A version of this article was originally published in The Dundee Courier on 21 January 2017.
IMAGINE… LISTEN TO ME
MARLON: Saturday,
BBC Two
SOUND OF MUSICALS WITH
NEIL BRAND: Friday,
BBC Four
An
extraordinary tribute to an extraordinary man, the award-winning documentary LISTEN TO ME MARLON was/is that rarest
of beasts – a profile of an artist that matched the depths and complexity of
the subject in question.
Shown
as part of the Imagine strand (the
dreaded Alan Yentob’s introduction was mercifully brief), this mesmerising film
revolved around judiciously edited highlights from hundreds of hours of Marlon
Brando’s self-recorded ruminations on the meaning of life and art.
Most
self-analytical actors could bore you to tears with such lofty subject matter,
but Brando wasn’t most self-analytical actors.
As
these tapes confirmed, he was an intensely thoughtful, sensitive, eloquent man
who never considered himself any greater or more important than anyone else. On
the contrary, he spent most of his adult life in a state of almost self-disgusted
ambivalence when it came to his craft.
Brando,
quite rightly, will always be regarded as one of the greatest actors who ever
lived, but acting often struck him as an absurd way to make a (very lucrative)

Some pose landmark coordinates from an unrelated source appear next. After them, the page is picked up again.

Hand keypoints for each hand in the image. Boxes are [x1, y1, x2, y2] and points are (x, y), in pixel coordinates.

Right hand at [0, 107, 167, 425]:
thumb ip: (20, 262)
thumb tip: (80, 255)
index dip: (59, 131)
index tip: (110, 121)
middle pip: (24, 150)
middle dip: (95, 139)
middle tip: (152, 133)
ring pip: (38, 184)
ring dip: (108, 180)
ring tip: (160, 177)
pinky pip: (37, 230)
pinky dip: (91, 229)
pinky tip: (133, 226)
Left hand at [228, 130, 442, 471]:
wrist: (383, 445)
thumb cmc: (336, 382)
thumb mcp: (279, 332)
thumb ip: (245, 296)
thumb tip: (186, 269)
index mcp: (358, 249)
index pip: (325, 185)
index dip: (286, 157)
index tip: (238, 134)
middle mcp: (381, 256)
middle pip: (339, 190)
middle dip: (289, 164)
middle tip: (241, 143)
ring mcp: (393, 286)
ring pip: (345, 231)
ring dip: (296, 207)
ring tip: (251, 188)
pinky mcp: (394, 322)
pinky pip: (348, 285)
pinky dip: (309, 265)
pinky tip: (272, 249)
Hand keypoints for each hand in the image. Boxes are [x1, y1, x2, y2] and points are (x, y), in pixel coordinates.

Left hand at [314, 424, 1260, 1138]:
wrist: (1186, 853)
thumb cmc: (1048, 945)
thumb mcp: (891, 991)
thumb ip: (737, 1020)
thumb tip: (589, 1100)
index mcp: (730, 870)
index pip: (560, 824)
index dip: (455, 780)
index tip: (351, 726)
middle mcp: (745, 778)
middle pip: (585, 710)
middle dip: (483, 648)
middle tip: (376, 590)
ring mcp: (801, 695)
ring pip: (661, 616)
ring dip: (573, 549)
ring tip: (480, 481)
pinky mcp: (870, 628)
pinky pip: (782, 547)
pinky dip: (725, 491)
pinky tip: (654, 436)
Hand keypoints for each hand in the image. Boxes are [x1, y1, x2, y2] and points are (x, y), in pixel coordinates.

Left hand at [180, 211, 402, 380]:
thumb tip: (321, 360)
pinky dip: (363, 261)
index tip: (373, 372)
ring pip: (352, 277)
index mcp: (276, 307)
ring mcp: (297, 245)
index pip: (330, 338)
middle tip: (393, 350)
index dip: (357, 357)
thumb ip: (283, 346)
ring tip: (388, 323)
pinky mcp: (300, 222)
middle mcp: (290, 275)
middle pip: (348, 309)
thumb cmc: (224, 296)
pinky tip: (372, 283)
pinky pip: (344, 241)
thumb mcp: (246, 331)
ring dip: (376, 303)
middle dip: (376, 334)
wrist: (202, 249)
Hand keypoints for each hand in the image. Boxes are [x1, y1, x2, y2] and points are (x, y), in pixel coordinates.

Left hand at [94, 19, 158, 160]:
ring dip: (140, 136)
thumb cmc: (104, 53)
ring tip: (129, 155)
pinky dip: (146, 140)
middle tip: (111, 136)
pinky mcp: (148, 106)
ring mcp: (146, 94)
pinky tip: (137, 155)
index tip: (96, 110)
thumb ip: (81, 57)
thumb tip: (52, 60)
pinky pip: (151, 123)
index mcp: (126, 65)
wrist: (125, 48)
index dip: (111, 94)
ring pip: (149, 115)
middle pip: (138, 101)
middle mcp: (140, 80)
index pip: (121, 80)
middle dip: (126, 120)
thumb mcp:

living. And yet he was evidently fascinated by its - and by extension, human
nature’s – muddled contradictions.
Unlike
most documentary tributes to great artistes, this film, by director Stevan
Riley, actually tapped into the psychological essence of its subject.
Having
Brando as a narrator helped immeasurably, of course, but Riley obviously came
to understand this eccentric soul after spending so much time in his head
(literally represented at points by an eerie computer-generated simulation).
A
portrait emerged of a man whose sensitivity was forged from a childhood raised
by an alcoholic mother whom he adored, and a tough, violent, emotionally
distant father.
Brando
craved love and appreciation, hence why he became an actor, but movie stardom
and critical plaudits eventually revealed themselves to be just another illusory facet
of a hypocritical, unjust society. He was in essence a good, if troubled, man.
But
let’s not get carried away. Despite being produced with the blessing of
Brando’s estate, Riley’s film, for all its compassion for the man, wasn’t a blanket
hagiography.
It
didn’t ignore his notoriously fractious relationship with directors whose work
didn’t compliment his often stubbornly wayward vision of how a part should be
played. He was a right pain in the arse, sometimes for the sheer hell of it.
His
later performances could be embarrassingly lazy – he wore an earpiece feeding
him lines - which no amount of disillusionment with acting can excuse. The last
half of his career sometimes felt like a cynical, cash-grabbing joke at the
world’s expense.
A
lifelong supporter of the underdog, Brando may have used his embarrassing
celebrity status to raise awareness of social injustice, but he also exploited
it in pursuit of women. One of his choice quotes from the film, typical in its sly
erudition, was: “I was known and destined to spread my seed far and wide.”
Then
again, what woman or man could resist the young, beautiful Brando in his
charismatic pomp? Much like the similarly carnal yet self-mocking Elvis
Presley, there was – at the risk of soliciting hyperbole - something almost
Godlike about Brando. And yet Brando, like Elvis, always wrestled with nagging
guilt: why am I the chosen one?
Riley’s
haunting film humanised this tarnished deity to quite stunning effect.
In
the latest episode of SOUND OF MUSICALS
WITH NEIL BRAND, the estimable music historian traced, with characteristic
acuity, the maturation of stage musicals during the late 1950s and 1960s.
This
was an era when Jewish artisans such as Lionel Bart and Leonard Bernstein
began, via classics such as Oliver!
and West Side Story, to tackle deeper
themes of social inequality and racial identity.
In
many ways the essence of BBC Four, Brand’s illuminating lectures – with their
avuncular yet authoritative tone – are a delight. Whenever Earth’s biggest
bores start grousing about the licence fee, this is the sort of programme I
nominate in its defence.
Never
underestimate the value of a modest, impassioned expert.